# Burglar Alarms



## shane_ctr

Hey guys.

My parents got burgled a 2 years ago and both my sister and parents had alarms fitted

We have recently moved and we are now a lot more rural and with expecting a 2nd child my wife wants a burglar alarm just incase especially for when we are in bed. 

I have been looking at ADT but don't want to call them out for a free quote if its going to be silly money, what do you guys use and can suggest me looking at. 

:thumb:


----------



## Jack R

My burglar alarm is made by webley & scott it was very reasonably priced and has given excellent service so I also brought another one by a company called Winchester:thumb::lol::lol: paint ball guns are also fun if you want to be a bit more humane


----------



## empsburna

We have a really good local independent company, have a drive around and see who everybody uses!


----------



## Rayaan

Mines a Texecom alarm, monitored and rings me, my wife, my dad etc. 

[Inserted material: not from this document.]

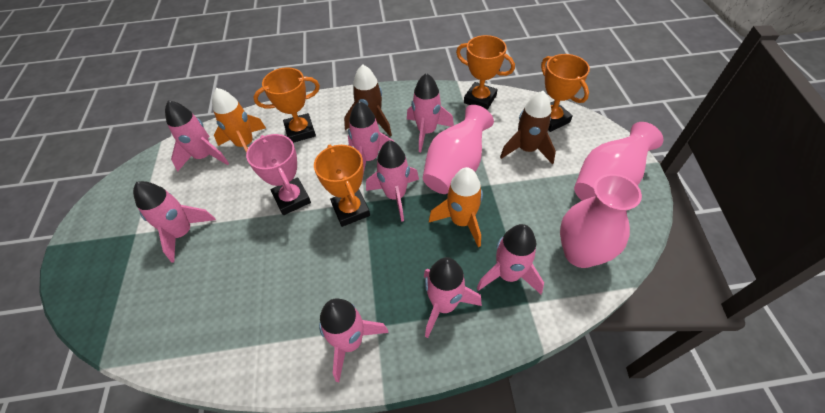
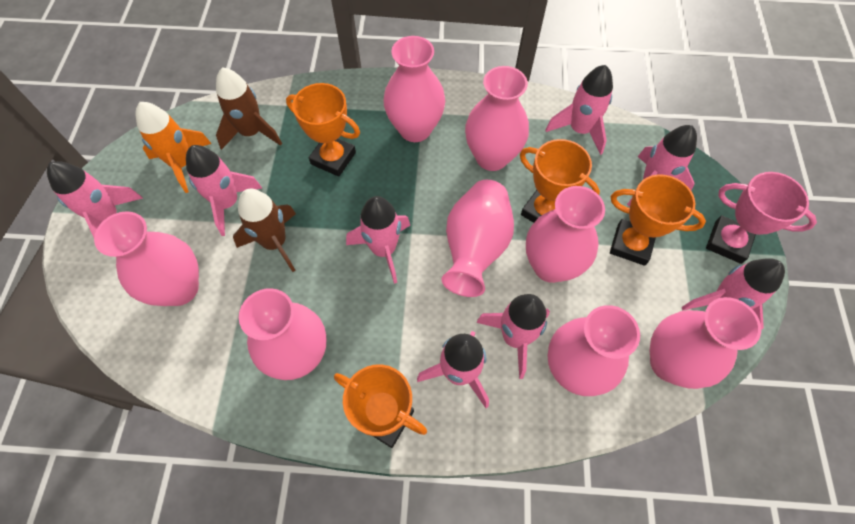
orange rocket: 2 -> 1
pink vase: 3 -> 8

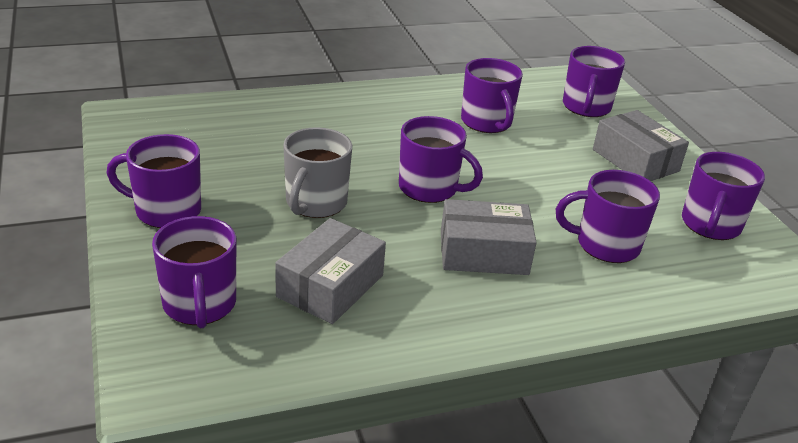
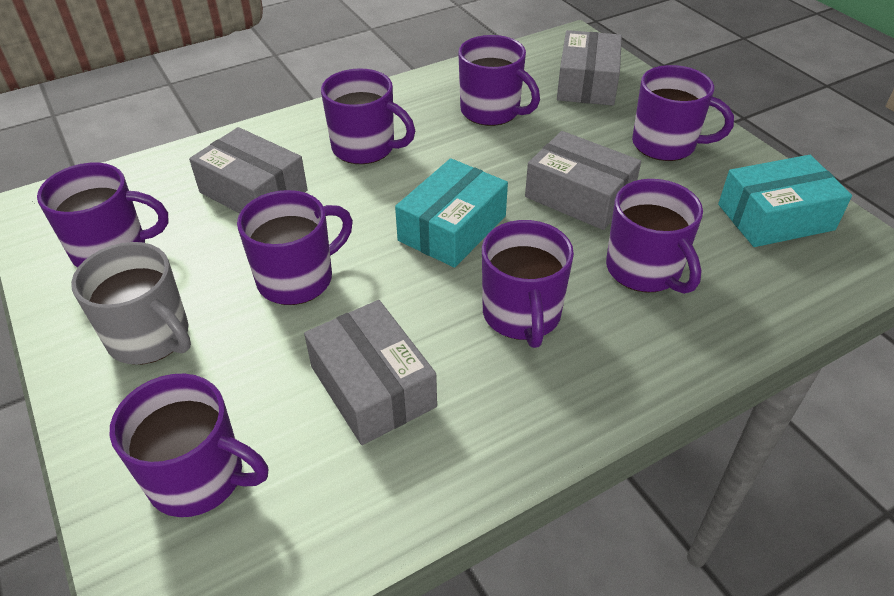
grey box: 3 -> 4
purple mug: 7 -> 8
turquoise box: 0 -> 2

I wanted a loud one so my electrician made sure I got it. I wasn't expecting it to be that loud TBH. Well, it went off once due to motion downstairs and nearly blew my ears off.

Neighbours weren't very happy, neither were the people 3 streets away. Could hear it from 1 mile apparently.


----------



## Kev.O

What sort of alarm are you after, one that calls you via an alarm receiving centre, one that calls the police or just an alarm that's either bells only/calls you via a speech dialler connected to a phone line? 

Drop me a PM of you like as I work in this line of business so more than happy to offer you some advise.


----------